When Ben Bernanke left his perch as the chairman of the Federal Reserve, he did not walk through the revolving door, unlike many other regulatory officials before him and despite the lucrative offers thrown at him. Instead, the former Princeton academic went to the Brookings Institution. But as it turns out, it was just a matter of time. DealBook reports that Bernanke has accepted a position with Citadel, a massive hedge fund.

In an interview with DealBook, Bernanke argues that this does not really mean he is now advising a firm that he was once responsible for overseeing: 

Mr. Bernanke said he was sensitive to the public’s anxieties about the “revolving door” between Wall Street and Washington and chose to go to Citadel, in part, because it “is not regulated by the Federal Reserve and I won’t be doing lobbying of any sort.” He added that he had been recruited by banks but declined their offers. “I wanted to avoid the appearance of a conflict of interest,” he said. “I ruled out any firm that was regulated by the Federal Reserve.”

It’s a similar argument to the one you heard made when Timothy Geithner, the former Treasury secretary, joined a private-equity firm after leaving the Obama administration: 

When they approached me, they clearly wanted me to play a substantive role in helping them manage the firm,” [Geithner] said. Citing the firm’s global reach and “low-key” nature, he said Warburg is “culturally very compatible with what I was looking for” … Mr. Geithner has long considered a career in investing once his days in Washington ended. He has been reluctant to take a job with any banks, which he once regulated, and views private-equity firms and other investment managers as different from the institutions he oversaw as New York Fed chief.

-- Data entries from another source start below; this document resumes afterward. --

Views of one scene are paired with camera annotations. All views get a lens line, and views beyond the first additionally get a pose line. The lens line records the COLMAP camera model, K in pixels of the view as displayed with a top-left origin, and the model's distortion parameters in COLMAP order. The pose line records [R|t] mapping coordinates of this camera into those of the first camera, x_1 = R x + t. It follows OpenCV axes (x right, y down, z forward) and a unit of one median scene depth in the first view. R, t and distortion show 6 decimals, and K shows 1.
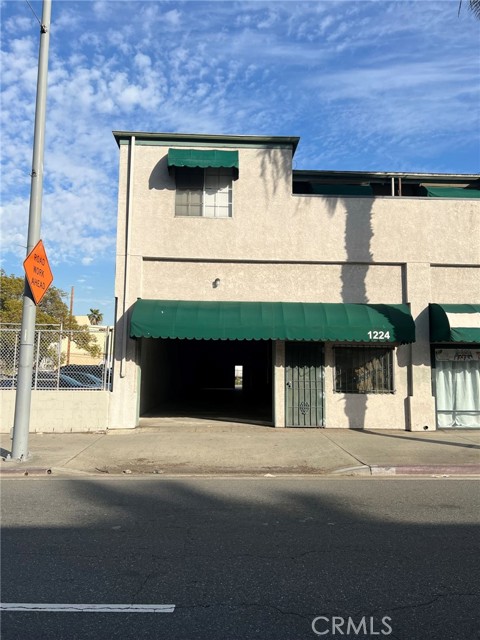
lens RADIAL K [[498.3, 0, 240.0], [0, 498.3, 320.0], [0, 0, 1]] dist [0.061435, -0.072052]
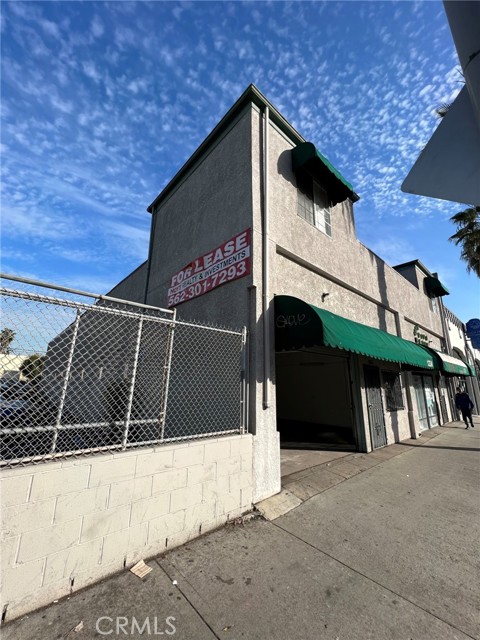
lens RADIAL K [[254.9, 0, 240.0], [0, 254.9, 320.0], [0, 0, 1]] dist [-0.000390, 0.000037]
pose [[0.782969, 0.156085, 0.602161, -0.455902], [-0.080935, 0.985342, -0.150172, 0.052578], [-0.616773, 0.068844, 0.784124, 0.728349]]
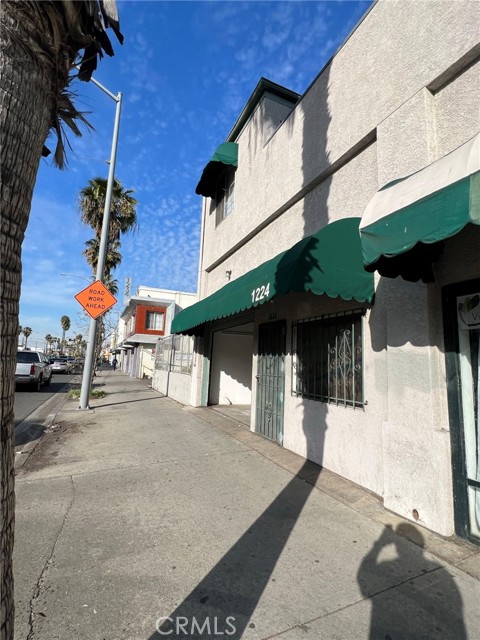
lens RADIAL K [[307.1, 0, 241.5], [0, 307.1, 322.3], [0, 0, 1]] dist [-0.002926, -0.001553]
pose [[0.387813, -0.118891, -0.914038, 0.528068], [0.077729, 0.992333, -0.096096, 0.084843], [0.918455, -0.033780, 0.394081, 0.782269]]
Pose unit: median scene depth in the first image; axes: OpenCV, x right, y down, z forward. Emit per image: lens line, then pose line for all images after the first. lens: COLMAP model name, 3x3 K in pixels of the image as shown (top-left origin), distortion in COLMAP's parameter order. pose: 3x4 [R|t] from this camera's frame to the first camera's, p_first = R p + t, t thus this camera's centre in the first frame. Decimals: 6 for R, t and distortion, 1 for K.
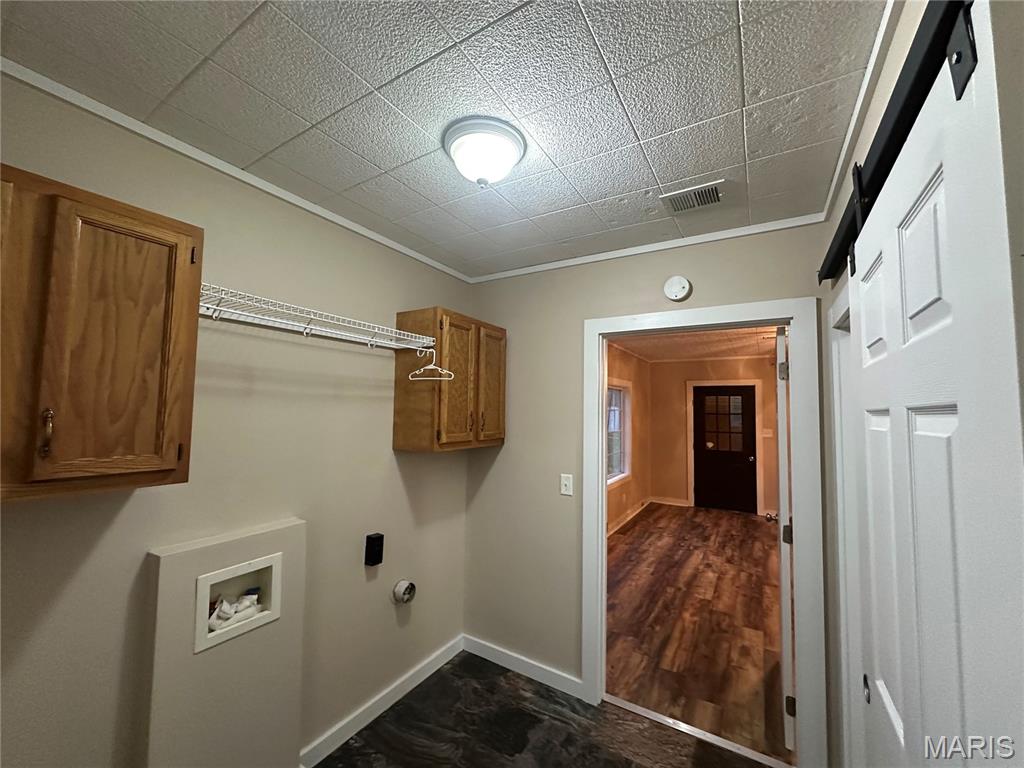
lens RADIAL K [[407.7, 0, 512.0], [0, 407.7, 384.0], [0, 0, 1]] dist [-0.002133, -0.000138]
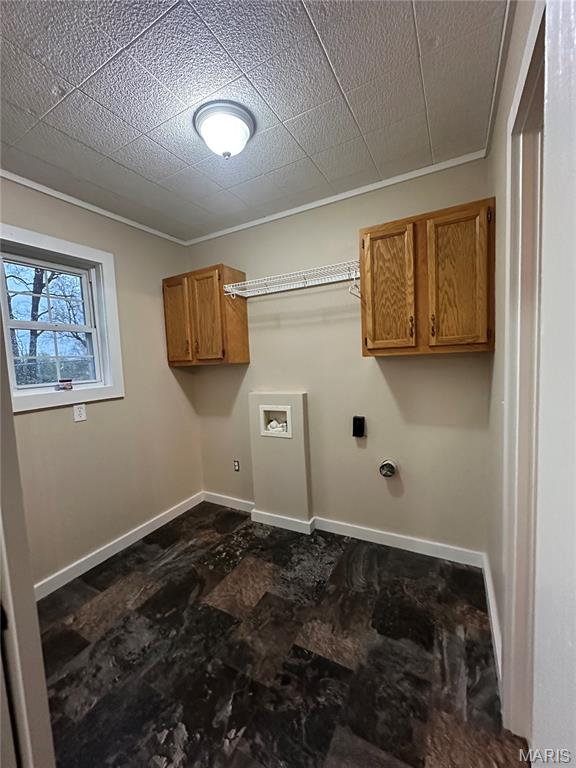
lens RADIAL K [[307.6, 0, 287.9], [0, 307.6, 381.6], [0, 0, 1]] dist [-0.000462, 0.000082]
pose [[0.056508, 0.054437, -0.996917, 0.677090], [0.113934, 0.991638, 0.060607, 0.153898], [0.991880, -0.117008, 0.049833, 0.698757]]
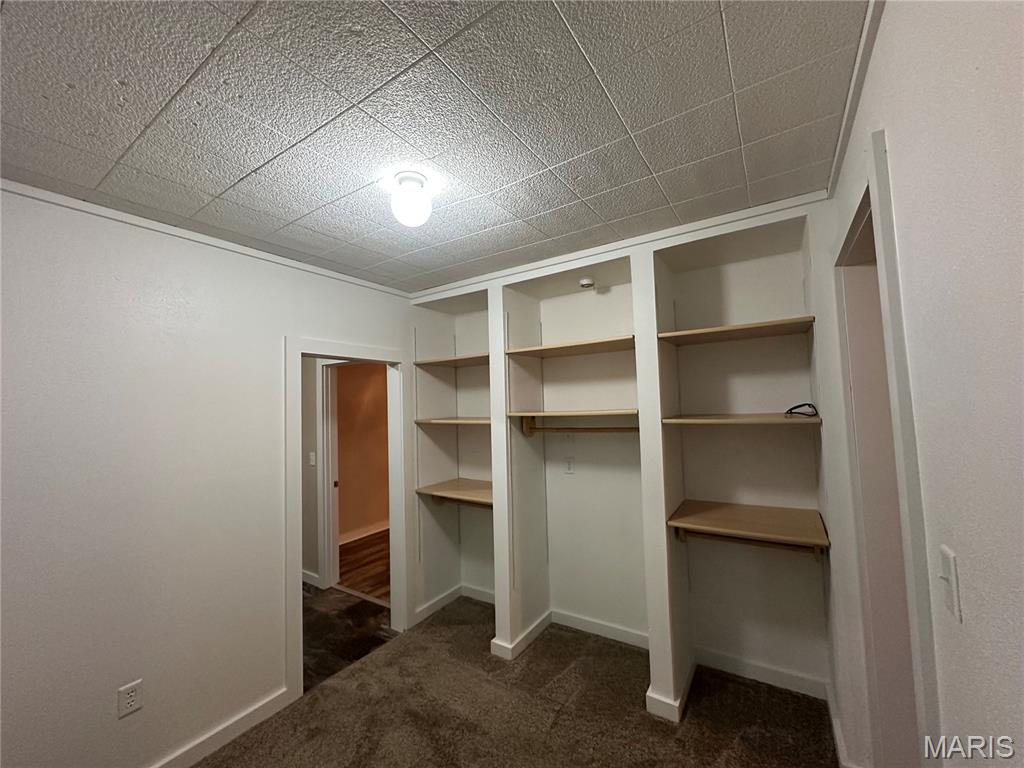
lens RADIAL K [[410.1, 0, 511.5], [0, 410.1, 382.5], [0, 0, 1]] dist [-0.000462, 0.000082]
pose [[0.998613, -0.050783, -0.013906, 0.531903], [0.050785, 0.998710, -0.000214, -0.009935], [0.013899, -0.000493, 0.999903, -0.343560]]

And it is, of course, poppycock. It’s true that the Treasury and the New York Fed do not directly oversee Warburg Pincus and that the Federal Reserve does not directly oversee Citadel. But the Dodd-Frank reform law created a powerful new body, the Financial Stability Oversight Council, charged with monitoring and safeguarding the entire financial system — and that means overseeing hedge funds and private-equity firms. Guess who sits on that council? The Treasury secretary and the head of the Federal Reserve. 

Furthermore, regarding Bernanke, there are plenty of instances of the Fed investigating and even intervening in the activities of hedge funds. Here’s a fun story about Bernanke’s Fed looking into none other than Citadel, during the financial crisis. Here’s another one, about the Fed arranging and supervising the bailout of a hedge fund for financial stability’s sake. 

Why do it? Well, here’s the most depressing quote from that DealBook story, by way of explanation:

It is inevitable, if you are a bright, knowledgeable, battle-trained regulator or top-level player,” said Erik Gordon, a professor at the Ross School of Business of the University of Michigan. “It takes a really unusual public servant to be able to decline the siren song of making a lot of money.”

The revolving door — it revolves again.